Records supplied:
* * *

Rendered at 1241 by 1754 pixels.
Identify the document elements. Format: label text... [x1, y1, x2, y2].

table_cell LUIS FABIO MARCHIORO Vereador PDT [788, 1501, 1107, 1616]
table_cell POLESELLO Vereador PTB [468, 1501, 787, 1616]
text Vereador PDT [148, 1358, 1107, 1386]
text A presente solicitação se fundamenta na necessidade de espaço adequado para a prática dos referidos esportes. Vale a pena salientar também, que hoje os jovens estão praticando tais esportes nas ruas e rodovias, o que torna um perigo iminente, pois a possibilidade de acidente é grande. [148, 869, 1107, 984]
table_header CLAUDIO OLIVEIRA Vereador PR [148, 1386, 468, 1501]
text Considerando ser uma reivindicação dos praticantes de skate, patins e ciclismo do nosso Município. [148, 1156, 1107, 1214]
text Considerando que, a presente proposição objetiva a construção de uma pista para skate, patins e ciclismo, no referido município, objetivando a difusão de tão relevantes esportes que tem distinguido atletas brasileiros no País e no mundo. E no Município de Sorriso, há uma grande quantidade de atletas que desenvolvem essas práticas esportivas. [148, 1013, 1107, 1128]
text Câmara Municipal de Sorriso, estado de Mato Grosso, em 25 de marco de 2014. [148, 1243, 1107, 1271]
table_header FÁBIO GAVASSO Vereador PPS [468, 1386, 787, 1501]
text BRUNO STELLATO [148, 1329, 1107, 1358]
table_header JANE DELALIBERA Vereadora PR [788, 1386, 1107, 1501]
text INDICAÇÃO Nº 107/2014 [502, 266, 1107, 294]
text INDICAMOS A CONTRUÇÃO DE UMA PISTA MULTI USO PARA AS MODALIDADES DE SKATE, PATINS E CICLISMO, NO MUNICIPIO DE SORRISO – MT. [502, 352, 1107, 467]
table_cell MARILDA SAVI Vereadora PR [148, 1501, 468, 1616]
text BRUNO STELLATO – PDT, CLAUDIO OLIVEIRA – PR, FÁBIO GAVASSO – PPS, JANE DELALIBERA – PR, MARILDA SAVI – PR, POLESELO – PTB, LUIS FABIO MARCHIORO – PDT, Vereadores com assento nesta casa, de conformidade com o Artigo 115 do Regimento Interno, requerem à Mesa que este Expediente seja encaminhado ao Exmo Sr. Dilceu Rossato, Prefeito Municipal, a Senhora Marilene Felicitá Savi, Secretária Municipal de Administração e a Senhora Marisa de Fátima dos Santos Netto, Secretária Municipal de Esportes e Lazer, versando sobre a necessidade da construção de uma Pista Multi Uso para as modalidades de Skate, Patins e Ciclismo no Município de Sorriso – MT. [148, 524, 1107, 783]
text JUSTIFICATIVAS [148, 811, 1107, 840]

* * *

Task to carry out: Each record must be printed again, word for word, with nothing dropped.

Solution to the exercise:
Rendered at 1241 by 1754 pixels.
Identify the document elements. Format: label text... [x1, y1, x2, y2].

table_cell LUIS FABIO MARCHIORO Vereador PDT [788, 1501, 1107, 1616]
table_cell POLESELLO Vereador PTB [468, 1501, 787, 1616]
text Vereador PDT [148, 1358, 1107, 1386]
text A presente solicitação se fundamenta na necessidade de espaço adequado para a prática dos referidos esportes. Vale a pena salientar também, que hoje os jovens estão praticando tais esportes nas ruas e rodovias, o que torna um perigo iminente, pois a possibilidade de acidente é grande. [148, 869, 1107, 984]
table_header CLAUDIO OLIVEIRA Vereador PR [148, 1386, 468, 1501]
text Considerando ser uma reivindicação dos praticantes de skate, patins e ciclismo do nosso Município. [148, 1156, 1107, 1214]
text Considerando que, a presente proposição objetiva a construção de uma pista para skate, patins e ciclismo, no referido município, objetivando a difusão de tão relevantes esportes que tem distinguido atletas brasileiros no País e no mundo. E no Município de Sorriso, há uma grande quantidade de atletas que desenvolvem essas práticas esportivas. [148, 1013, 1107, 1128]
text Câmara Municipal de Sorriso, estado de Mato Grosso, em 25 de marco de 2014. [148, 1243, 1107, 1271]
table_header FÁBIO GAVASSO Vereador PPS [468, 1386, 787, 1501]
text BRUNO STELLATO [148, 1329, 1107, 1358]
table_header JANE DELALIBERA Vereadora PR [788, 1386, 1107, 1501]
text INDICAÇÃO Nº 107/2014 [502, 266, 1107, 294]
text INDICAMOS A CONTRUÇÃO DE UMA PISTA MULTI USO PARA AS MODALIDADES DE SKATE, PATINS E CICLISMO, NO MUNICIPIO DE SORRISO – MT. [502, 352, 1107, 467]
table_cell MARILDA SAVI Vereadora PR [148, 1501, 468, 1616]
text BRUNO STELLATO – PDT, CLAUDIO OLIVEIRA – PR, FÁBIO GAVASSO – PPS, JANE DELALIBERA – PR, MARILDA SAVI – PR, POLESELO – PTB, LUIS FABIO MARCHIORO – PDT, Vereadores com assento nesta casa, de conformidade com o Artigo 115 do Regimento Interno, requerem à Mesa que este Expediente seja encaminhado ao Exmo Sr. Dilceu Rossato, Prefeito Municipal, a Senhora Marilene Felicitá Savi, Secretária Municipal de Administração e a Senhora Marisa de Fátima dos Santos Netto, Secretária Municipal de Esportes e Lazer, versando sobre a necessidade da construção de uma Pista Multi Uso para as modalidades de Skate, Patins e Ciclismo no Município de Sorriso – MT. [148, 524, 1107, 783]
text JUSTIFICATIVAS [148, 811, 1107, 840]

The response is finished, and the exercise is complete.